Fue un partido con un desenlace triste. Claro, Tricolor de Paine lo ganaba cómodamente por 1-0 y Deportes Ovalle, con ¡9 jugadores! encontró el gol al último minuto y el resultado quedó en tablas, todo por la segunda fecha del campeonato de la Tercera B, la quinta categoría del fútbol chileno.
Allí estuvo presente En Cancha, en el Estadio Municipal de Paine, para ver in situ cómo sobrevive uno de los clubes más reconocidos en el país.
En la ocasión, conversamos con Martín Nilo, presidente de la institución, quien dio luces acerca de la actualidad del club y contó detalles de lo que significa ser dirigente en el amateurismo, donde lo que prima son el amor por los colores sobre los millones.

- ¿En qué está Tricolor de Paine hoy en día? La gente le ha perdido el rastro al club.
Tricolor está en su séptimo año desde que volvió a la categoría (Tercera B) en 2017. Estuvo en un receso desde 2003, y en los últimos años se perdieron dos ascensos directos (a Tercera A) en 2019 y 2021.
- ¿Cuánto cuesta ser presidente de Tricolor de Paine, en términos de los sacrificios que se hacen?

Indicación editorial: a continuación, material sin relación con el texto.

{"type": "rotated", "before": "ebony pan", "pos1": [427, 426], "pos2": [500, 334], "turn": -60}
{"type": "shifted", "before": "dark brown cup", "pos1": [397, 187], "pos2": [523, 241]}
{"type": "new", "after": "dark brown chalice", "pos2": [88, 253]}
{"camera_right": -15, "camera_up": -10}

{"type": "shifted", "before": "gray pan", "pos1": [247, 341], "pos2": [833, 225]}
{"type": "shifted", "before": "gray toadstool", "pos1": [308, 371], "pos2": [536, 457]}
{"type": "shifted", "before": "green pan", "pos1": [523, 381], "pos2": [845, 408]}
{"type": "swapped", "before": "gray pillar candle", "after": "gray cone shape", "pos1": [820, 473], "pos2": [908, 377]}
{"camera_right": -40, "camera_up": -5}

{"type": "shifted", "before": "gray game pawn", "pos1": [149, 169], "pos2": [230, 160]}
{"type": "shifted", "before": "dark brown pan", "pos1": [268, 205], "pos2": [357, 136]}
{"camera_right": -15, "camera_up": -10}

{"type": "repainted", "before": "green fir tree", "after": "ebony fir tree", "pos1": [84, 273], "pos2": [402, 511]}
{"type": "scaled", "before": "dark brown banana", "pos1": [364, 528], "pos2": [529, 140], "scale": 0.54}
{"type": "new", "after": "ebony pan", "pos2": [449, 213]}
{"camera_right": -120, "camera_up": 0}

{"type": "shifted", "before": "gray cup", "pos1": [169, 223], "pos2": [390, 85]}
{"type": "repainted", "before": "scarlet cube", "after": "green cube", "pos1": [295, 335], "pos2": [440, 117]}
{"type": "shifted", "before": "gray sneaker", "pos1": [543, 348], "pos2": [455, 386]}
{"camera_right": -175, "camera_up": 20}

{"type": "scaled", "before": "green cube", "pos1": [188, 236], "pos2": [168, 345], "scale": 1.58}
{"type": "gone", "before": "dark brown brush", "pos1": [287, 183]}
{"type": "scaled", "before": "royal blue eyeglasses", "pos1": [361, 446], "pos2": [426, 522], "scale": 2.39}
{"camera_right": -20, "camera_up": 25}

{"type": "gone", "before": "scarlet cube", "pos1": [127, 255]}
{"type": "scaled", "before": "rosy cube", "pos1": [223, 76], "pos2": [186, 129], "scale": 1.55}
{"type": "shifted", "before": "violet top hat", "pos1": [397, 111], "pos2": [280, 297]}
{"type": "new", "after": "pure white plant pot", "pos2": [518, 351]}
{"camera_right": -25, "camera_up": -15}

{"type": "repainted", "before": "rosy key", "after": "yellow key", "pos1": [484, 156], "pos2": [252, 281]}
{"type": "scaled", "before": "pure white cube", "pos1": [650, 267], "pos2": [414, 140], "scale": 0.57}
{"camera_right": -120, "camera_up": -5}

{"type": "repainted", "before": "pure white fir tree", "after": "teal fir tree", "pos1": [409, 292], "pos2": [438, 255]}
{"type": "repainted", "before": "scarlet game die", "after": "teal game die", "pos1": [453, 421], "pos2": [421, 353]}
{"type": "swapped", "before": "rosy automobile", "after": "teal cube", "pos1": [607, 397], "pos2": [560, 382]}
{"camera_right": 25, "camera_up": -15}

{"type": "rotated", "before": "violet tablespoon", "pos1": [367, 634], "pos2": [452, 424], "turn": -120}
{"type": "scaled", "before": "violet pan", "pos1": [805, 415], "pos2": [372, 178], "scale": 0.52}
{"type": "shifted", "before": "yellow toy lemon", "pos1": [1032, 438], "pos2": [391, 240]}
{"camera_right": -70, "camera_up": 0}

O sea, el costo no lo tiene, no es tangible hoy día. Nosotros trabajamos ad honorem, no percibimos remuneración alguna. Lo que sí cuesta en el club es tratar de conseguir y gestionar todos los recursos que se necesitan en esta división, todos los traslados, la indumentaria, el mantenimiento del plantel, del cuerpo técnico, las colaciones, en fin, un montón de gastos que, a la larga, no tiene retornos.
- O sea que aquí de verdad hay amor a los colores...
Claro. Yo desde el 86-87 que estoy ligado al club. Partí con 8 o 9 años en una escuela de fútbol y sigo hasta el día de hoy.
- ¿Qué le parece que se trate de minimizar lo que es Tricolor de Paine? Mucho futbolero lo usa de sinónimo cuando un equipo es muy malo.
La gente se burla por la historia de la década de los 50, cuando Tricolor fue a jugar con Colo Colo al Estadio Nacional y perdió 8-2. De ahí se han armado muchas leyendas que incluso hablan de un 14-2, y eso no es así, fue 8-2 (*La leyenda cuenta que la filial alba le clavó un 14-0 a Tricolor) Eso pasó porque le avisaron a Tricolor a última hora porque el Santos de Brasil no llegó a jugar. Pero de ahí en adelante el club fue protagonista en los regionales, y de hecho esta institución es fundadora de la Tercera División el año 81. Tenemos 116 años de historia y la verdad es que cuesta ser dirigente en un club amateur.
- ¿Sí?
Sí, y queremos subirle un poquito más el pelo a esto, y es en lo que estamos trabajando con el resto de los directores.

- ¿En qué pie está la ANFA hoy en día? ¿Tiene voz, tiene voto en Santiago, donde se toman las decisiones?
Bueno, ANFA somos todos los clubes amateur. ¿Qué incidencia tiene en la Federación? Es lo que se va a ver con la implementación de la nueva ley. Ojalá tengamos un poquito más de injerencia y que los clubes recibamos un poco más de recursos. Hoy en día, como puedes ver, nos valemos por lo que nos entrega la pérgola, los completos, las rifas que hacemos, los bingos. Con eso uno genera recursos, pero no tenemos uno fijo para todos los años. Siempre tenemos que andar postulando a proyectos, a subvenciones municipales, y hoy, con lo que está pasando a nivel nacional en la parte económica, claramente recursos para el fútbol no hay, entonces tenemos que andar al tres y al cuatro. Es una dura realidad, pero a los que nos gusta el fútbol y creemos firmemente que esto puede sacar a los niños y jóvenes de la droga y la delincuencia, aquí seguimos luchando.
- ¿Está Tricolor de Paine para ilusionarse con una ascenso este año?
Mira, yo siempre cuando empieza un campeonato y me meto en ello es para hacerlo 100%, y con eso me refiero a ser campeón. Ahora, hay accidentes en el camino, lógicamente, pero eso no significa haber fracasado, significa que lo intentaste. Yo soy de los que prefiere haberlo intentado mil veces a no haberlo intentado nunca y quedarme de brazos cruzados. Esa es la consigna que tenemos con el cuerpo técnico, y las ganas están, sobre todo de la gente que está apoyando con toda la logística del club y la generación de recursos. Fuimos a un partido a Copiapó y viajamos 12 o 13 horas, de ida y de vuelta, así que imagínate. Ahora vamos a Vallenar, a Mejillones, y ahí nos vamos acomodando con el bolsillo.